AIM’s Self-Defeating Boycott

Back in October, Accuracy In Media announced the formation of its “Boycott The New York Times” Campaign, a project that was to be run by B-list right-wing pundit Don Feder.

Though initially launched to combat what it saw as the paper’s “persistent leftist bias” during the election, it appears as if the campaign and its accompanying website are still in operation and yesterday Feder penned an attack on the “paper’s moral relativism applied to the war on terrorism” and proclaimed that the Times has a lot in common with terrorists around the world:

[W]hile The Times may be appalled by terrorists’ acts, it frequently agrees with their goals.

Like Al-Qaeda, it believes there should be no U.S. presence in the Middle East. Like Hamas, it believes Israel is illegally occupying Palestinian land. Like jihadists around the world, it believes we brought 9/11 on ourselves by our arrogance and cultural insensitivity, and an imperialist foreign policy.

Some acts of terrorism are committed with bombs and bullets, others with newsprint and ink.

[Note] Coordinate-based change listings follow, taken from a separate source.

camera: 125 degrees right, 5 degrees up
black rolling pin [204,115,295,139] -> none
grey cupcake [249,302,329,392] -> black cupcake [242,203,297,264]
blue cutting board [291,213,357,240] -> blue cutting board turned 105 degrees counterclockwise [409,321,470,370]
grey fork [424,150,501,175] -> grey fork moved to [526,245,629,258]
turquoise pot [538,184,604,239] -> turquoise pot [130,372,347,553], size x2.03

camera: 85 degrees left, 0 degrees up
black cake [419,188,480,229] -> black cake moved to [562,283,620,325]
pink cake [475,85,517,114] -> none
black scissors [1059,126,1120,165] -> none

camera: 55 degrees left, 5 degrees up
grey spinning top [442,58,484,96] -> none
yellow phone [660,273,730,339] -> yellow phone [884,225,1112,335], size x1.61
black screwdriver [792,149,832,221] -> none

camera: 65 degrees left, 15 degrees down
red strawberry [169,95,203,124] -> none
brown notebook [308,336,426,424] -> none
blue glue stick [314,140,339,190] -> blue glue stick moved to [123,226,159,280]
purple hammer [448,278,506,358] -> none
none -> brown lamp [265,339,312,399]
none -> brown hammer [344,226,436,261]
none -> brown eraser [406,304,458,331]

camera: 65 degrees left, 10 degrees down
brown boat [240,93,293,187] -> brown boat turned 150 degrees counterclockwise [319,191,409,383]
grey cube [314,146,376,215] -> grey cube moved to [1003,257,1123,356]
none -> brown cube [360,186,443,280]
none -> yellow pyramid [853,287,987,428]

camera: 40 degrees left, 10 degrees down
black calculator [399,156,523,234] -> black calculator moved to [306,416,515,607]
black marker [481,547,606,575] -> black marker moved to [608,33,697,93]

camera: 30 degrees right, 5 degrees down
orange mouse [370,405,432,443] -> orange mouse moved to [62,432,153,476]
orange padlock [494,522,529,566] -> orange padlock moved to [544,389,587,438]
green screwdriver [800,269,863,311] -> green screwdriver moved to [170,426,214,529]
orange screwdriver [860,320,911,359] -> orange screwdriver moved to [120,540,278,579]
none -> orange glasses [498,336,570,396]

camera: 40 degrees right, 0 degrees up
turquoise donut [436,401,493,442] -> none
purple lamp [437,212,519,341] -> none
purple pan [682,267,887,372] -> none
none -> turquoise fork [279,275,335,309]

Ignoring the inanity of that claim for a minute, what struck me was a much more basic question:  why is Don Feder reading the New York Times?  As the head of the “Boycott The New York Times” project, Feder doesn’t seem to be doing a very good job of actually boycotting the paper.

After all, the purpose of any boycott is to, you know, actually boycott the product/organization in question and is, in fact, AIM’s stated goal for its project:

[O]ur goal is to expose The Times and to rally the public against it through a boycott. In so doing, we seek to progressively limit its influence … those who sign our petition are putting The New York Times and its advertisers on notice that they won’t subscribe to The Times, buy the paper or visit its website.

Presumably, Feder has signed his own petition which leads one to wonder just how he manages to find articles to complain about on a regular basis, considering that he’s pledged not to read or buy the paper or visit its website. 

It just seems a little odd that Feder is dedicated to running a website committed to getting people not to read the New York Times – a website that just happens to consist entirely of content derived from that paper and which regularly provides links to its articles. 

Highlighting NYT articles and driving traffic to its website just doesn’t seem like a particularly effective boycott strategy if your goal is to get people to stop reading the NYT and visiting its website.